There are several organizations for each professional for example: teachers, social workers, accountants and business owners just to name a few. Then there are sororities and fraternities which consist of all of these professionals in one melting pot. The professional organization which I will describe in the paper is the National Association for the Education of Young Children (NAEYC). As an employee in a Child Care Facility being apart of this organization can help improve my career if I choose to become the director in a few months.
The following paragraph describes the history of the organization and what it has done for the early childhood program. As a mother of 5 with 4 attending school in the public school system this organization is in the public eye and moving forward with efforts to improve the early childhood system and help teachers, parents and congress to understand how important our children’s education should be to us.
I can join this organization and help to change laws that can have an impact for not only my children but also grandchildren, nieces, nephews and the children that attend my Childcare facility my eyes could be open to new information, meeting people from all aspects of life at the national meetings and even go to Washington DC to help influence them to increase the funding, or make changes to existing policies regarding early childhood education.
NAEYC’s mission is to serve and act on behalf of the needs, rights and well-being of all young children with primary focus on the provision of educational and developmental services and resources. National Association for the Education of Young Children has become the nation’s premier organization for early childhood professionals—setting research-based standards and providing resources to improve early childhood program quality, enhance the professional development and working conditions of program staff, and to help families learn about and understand the need for high quality early childhood education.
Through position statements, work with other organizations, and its national voluntary accreditation system, NAEYC has been the leader in promoting excellence in early childhood education for all young children from birth through age 8. NAEYC’s roots extend to the 1920s when professional researchers and educators began organizing nursery schools for young children. Concerned about the quality of the proliferating programs, Patty Smith Hill identified a multidisciplinary group of 25 individuals, among them Arnold Gesell, Lois Meek (Stolz), and Abigail Eliot, to consider the need for a new association.
A public conference was held in Washington, DC in 1926. By 1929, the group was organized as the National Association for Nursery Education (NANE) and had published its first book—Minimum Essentials for Nursery Education. In 1964, NANE was reorganized as the National Association for the Education of Young Children (NAEYC). Also that year, the federal Head Start program was launched, focusing public attention on preschool education.

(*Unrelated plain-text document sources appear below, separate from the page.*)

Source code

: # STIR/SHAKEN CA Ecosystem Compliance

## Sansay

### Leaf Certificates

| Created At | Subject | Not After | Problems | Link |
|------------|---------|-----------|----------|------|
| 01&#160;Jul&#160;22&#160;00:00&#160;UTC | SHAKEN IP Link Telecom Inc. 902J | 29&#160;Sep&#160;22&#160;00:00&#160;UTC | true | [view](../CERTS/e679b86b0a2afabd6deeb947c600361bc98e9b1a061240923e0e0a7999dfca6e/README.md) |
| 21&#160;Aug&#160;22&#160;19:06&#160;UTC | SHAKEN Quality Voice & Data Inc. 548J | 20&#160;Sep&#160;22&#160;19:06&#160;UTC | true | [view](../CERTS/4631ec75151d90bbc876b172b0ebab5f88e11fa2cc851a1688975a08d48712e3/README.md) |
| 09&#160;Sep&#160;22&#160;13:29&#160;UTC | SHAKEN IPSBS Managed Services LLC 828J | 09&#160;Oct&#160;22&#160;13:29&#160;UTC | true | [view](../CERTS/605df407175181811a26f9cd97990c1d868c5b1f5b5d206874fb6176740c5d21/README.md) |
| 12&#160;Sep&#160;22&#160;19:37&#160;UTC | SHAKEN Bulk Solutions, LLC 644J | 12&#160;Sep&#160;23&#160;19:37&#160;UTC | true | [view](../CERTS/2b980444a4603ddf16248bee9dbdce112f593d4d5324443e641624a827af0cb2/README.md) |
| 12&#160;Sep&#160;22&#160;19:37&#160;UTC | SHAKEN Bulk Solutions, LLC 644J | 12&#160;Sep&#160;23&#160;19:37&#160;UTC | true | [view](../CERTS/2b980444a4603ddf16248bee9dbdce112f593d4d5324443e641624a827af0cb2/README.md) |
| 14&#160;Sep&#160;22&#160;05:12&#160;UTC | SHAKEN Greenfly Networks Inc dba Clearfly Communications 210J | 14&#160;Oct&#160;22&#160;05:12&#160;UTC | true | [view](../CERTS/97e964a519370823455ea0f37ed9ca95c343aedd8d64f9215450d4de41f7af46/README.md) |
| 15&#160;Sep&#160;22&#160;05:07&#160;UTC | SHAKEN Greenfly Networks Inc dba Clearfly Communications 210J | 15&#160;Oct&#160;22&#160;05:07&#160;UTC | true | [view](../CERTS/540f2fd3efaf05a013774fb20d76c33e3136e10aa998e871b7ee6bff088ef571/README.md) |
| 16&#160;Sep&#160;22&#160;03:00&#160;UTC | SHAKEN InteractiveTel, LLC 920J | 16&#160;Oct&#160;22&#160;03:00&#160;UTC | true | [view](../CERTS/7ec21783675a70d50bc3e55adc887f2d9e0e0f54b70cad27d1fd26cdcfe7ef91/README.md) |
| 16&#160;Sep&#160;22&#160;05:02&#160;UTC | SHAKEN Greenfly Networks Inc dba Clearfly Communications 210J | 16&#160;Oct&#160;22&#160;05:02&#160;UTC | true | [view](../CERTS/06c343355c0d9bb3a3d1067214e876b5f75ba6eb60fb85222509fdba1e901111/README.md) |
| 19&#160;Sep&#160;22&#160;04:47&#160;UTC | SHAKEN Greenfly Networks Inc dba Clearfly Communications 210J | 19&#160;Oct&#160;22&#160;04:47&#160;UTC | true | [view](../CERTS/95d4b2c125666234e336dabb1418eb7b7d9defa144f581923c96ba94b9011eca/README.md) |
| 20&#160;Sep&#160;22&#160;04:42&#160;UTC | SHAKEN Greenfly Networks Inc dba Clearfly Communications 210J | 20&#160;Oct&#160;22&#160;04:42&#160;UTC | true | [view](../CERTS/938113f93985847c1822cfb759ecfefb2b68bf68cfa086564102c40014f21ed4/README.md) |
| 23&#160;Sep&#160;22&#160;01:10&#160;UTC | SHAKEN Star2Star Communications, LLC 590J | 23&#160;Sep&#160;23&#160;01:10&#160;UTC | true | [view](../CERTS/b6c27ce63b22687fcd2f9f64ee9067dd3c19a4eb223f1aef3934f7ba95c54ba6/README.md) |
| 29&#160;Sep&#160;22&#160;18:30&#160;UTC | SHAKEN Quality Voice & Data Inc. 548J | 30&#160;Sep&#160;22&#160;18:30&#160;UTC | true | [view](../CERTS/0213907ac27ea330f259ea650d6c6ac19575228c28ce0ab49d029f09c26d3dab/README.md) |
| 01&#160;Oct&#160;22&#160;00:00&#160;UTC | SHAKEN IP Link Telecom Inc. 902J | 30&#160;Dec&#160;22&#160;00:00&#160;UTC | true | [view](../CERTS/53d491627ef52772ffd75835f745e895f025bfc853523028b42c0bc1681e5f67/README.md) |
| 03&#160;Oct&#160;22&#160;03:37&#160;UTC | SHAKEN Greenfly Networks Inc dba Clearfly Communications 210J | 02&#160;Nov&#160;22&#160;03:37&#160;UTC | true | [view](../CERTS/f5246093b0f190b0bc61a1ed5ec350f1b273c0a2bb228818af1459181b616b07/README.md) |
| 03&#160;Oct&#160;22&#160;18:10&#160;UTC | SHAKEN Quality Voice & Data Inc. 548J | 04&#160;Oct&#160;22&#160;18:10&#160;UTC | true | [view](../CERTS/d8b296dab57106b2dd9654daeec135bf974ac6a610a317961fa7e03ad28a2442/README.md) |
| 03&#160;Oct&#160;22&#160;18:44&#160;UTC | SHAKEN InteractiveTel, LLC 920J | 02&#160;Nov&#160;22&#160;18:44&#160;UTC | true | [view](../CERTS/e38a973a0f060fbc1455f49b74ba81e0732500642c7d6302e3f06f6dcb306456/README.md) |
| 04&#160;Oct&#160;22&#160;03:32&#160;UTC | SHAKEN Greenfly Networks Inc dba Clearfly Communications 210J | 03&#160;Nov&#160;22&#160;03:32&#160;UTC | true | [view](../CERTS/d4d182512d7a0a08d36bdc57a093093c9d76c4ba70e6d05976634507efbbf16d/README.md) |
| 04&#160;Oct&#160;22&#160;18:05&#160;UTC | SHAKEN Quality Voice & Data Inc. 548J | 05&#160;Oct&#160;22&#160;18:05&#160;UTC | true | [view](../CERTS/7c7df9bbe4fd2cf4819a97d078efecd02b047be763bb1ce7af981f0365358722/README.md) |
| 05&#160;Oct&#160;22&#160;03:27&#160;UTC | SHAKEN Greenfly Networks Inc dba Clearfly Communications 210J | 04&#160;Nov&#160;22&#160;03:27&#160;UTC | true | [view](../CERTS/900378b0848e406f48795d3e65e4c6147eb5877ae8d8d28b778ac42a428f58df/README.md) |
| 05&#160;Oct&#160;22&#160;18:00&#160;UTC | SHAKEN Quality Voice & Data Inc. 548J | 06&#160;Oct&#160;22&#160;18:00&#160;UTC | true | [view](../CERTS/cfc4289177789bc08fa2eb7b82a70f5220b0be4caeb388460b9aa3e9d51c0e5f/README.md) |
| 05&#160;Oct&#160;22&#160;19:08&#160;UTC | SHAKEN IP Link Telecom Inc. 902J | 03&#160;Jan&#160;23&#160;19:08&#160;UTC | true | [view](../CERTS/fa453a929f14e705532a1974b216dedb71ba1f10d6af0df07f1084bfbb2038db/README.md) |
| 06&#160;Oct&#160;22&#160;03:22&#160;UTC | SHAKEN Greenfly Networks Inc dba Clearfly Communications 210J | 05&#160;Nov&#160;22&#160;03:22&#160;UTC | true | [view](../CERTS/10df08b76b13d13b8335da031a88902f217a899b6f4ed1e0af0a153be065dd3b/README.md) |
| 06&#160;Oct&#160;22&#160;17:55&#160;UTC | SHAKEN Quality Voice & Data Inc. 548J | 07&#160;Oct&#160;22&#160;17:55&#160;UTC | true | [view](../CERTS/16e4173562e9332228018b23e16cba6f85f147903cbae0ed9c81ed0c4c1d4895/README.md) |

In the early 1980s, concern about the quality of early childhood services available to the burgeoning numbers of families seeking child care and preschool programs for their young children led NAEYC to begin planning a national voluntary accreditation system for early childhood programs. NAEYC’s work in developing position statements and setting standards for different aspects of early childhood education continued throughout the 1990s.
The National Institute for Early Childhood Professional Development focuses attention on improving the quality of preparation and ongoing professional development for teachers of young children by providing a place to learn from researchers about new developments and evaluations of pedagogy, curriculum, assessment, and teacher education. By its 75th anniversary in 2001, the association was engaged in a project to reinvent its accreditation system (scheduled to be fully implemented in 2006). Funding provided by a variety of contributors has been instrumental to the success of this effort.
In addition, a comprehensive restructuring of its affiliate groups (most of which successfully re-affiliated in 2004) had also been launched. Interest Forums were established as a membership benefit in 2001 to encourage communities of learning on issues related to the NAEYC mission. Funding provided by the Doris Duke Charitable Foundation enabled NAEYC to establish the Supporting Teachers, Strengthening Families project to prevent child abuse and promote children’s healthy social development by helping teachers better communicate with families on difficult issues.
The Association also adopted standards for professional preparation associate degree programs in early childhood education and launched plans to develop an accreditation system for these institutions. This effort has been generously supported by a number of contributors. The results of earlier efforts to build the Association’s policy presence are clearly visible in 2004. Affiliates and members receive training, technical assistance and resources to help them improve the capacity of their efforts to promote good public policies and investments in affordable, high quality early childhood education programs.
NAEYC is recognized as a leading voice in Congress and in state capitols on what is needed to help improve early childhood programs and services for all young children and their families, ranging from child care and Head Start, to early elementary grade reading programs and appropriate assessment. Early childhood educators look to NAEYC for journals, books, and other resources that combine a solid research base and information and features that make them highly accessible and useful for practitioners, teacher educators, and policy makers.
NAEYC Conferences continue to be the meetings that just can’t be missed, serving a critical convening function for the early childhood profession and providing a valuable professional development opportunity. Approaching its 80th anniversary, NAEYC is proud of its traditions, but also looks to the future. The Association is committed to becoming an ever more high performing inclusive organization that invites all individuals, families, communities and organizations to work together to improve the lives of all young children.
They offer an Associate Degree Accreditation Program too many Universities that have programs in Early Childhood to make sure they are preparing their students for their career. They also offer Early Childhood professionals resources to improve their practice through training and professional development. After reading all the above information we should all be apart of this type of organization that cares greatly for the education system that our child (ren) participate in on a daily basis.